* [Exercise objective]: Output every entry verbatim.

=== The input ===

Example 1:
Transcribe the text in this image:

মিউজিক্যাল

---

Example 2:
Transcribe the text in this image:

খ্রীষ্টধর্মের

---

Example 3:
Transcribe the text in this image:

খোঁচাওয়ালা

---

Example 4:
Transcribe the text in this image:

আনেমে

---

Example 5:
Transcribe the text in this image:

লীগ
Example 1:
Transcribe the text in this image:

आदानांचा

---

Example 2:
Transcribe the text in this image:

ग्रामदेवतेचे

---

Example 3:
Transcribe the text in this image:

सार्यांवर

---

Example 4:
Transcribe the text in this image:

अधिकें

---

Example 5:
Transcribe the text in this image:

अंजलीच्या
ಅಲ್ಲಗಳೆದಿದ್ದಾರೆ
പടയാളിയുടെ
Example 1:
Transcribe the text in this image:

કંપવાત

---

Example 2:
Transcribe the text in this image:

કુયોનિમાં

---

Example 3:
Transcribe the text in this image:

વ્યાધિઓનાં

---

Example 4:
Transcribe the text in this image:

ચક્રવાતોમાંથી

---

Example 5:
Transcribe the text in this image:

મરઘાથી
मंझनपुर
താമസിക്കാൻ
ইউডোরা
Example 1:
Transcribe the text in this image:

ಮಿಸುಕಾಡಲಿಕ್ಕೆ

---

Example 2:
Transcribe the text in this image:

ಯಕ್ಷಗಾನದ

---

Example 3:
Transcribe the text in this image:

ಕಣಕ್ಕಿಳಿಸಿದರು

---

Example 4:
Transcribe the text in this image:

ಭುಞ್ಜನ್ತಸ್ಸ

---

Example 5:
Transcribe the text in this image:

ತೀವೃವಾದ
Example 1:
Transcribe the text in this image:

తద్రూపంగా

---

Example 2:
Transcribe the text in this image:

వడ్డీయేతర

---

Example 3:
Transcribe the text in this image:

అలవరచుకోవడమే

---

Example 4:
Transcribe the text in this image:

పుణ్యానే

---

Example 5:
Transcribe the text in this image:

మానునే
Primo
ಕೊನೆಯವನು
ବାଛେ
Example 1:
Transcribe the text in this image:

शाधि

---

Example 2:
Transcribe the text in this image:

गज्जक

===

* [Written solution]:
Example 1:
Transcribe the text in this image:

মিউজিক্যাল

---

Example 2:
Transcribe the text in this image:

খ্রীষ্টধর্মের

---

Example 3:
Transcribe the text in this image:

খোঁচাওয়ালা

---

Example 4:
Transcribe the text in this image:

আনেমে

---

Example 5:
Transcribe the text in this image:

লীগ
Example 1:
Transcribe the text in this image:

आदानांचा

---

Example 2:
Transcribe the text in this image:

ग्रामदेवतेचे

---

Example 3:
Transcribe the text in this image:

सार्यांवर

---

Example 4:
Transcribe the text in this image:

अधिकें

---

Example 5:
Transcribe the text in this image:

अंजलीच्या
ಅಲ್ಲಗಳೆದಿದ್ದಾರೆ
പടയാളിയുടെ
Example 1:
Transcribe the text in this image:

કંપવાત

---

Example 2:
Transcribe the text in this image:

કુયોનિમાં

---

Example 3:
Transcribe the text in this image:

વ્યાધિઓનાં

---

Example 4:
Transcribe the text in this image:

ચક્રવાતોમાંથી

---

Example 5:
Transcribe the text in this image:

મરઘાથી
मंझनपुर
താമസിക്കാൻ
ইউডোরা
Example 1:
Transcribe the text in this image:

ಮಿಸುಕಾಡಲಿಕ್ಕೆ

---

Example 2:
Transcribe the text in this image:

ಯಕ್ಷಗಾನದ

---

Example 3:
Transcribe the text in this image:

ಕಣಕ್ಕಿಳಿಸಿದರು

---

Example 4:
Transcribe the text in this image:

ಭುಞ್ಜನ್ತಸ್ಸ

---

Example 5:
Transcribe the text in this image:

ತೀವೃವಾದ
Example 1:
Transcribe the text in this image:

తద్రూపంగా

---

Example 2:
Transcribe the text in this image:

వడ్డీయేతర

---

Example 3:
Transcribe the text in this image:

అలవరచుకోవడమే

---

Example 4:
Transcribe the text in this image:

పుణ్యానే

---

Example 5:
Transcribe the text in this image:

మానునే
Primo
ಕೊನೆಯವನು
ବାଛେ
Example 1:
Transcribe the text in this image:

शाधि

---

Example 2:
Transcribe the text in this image:

गज्जक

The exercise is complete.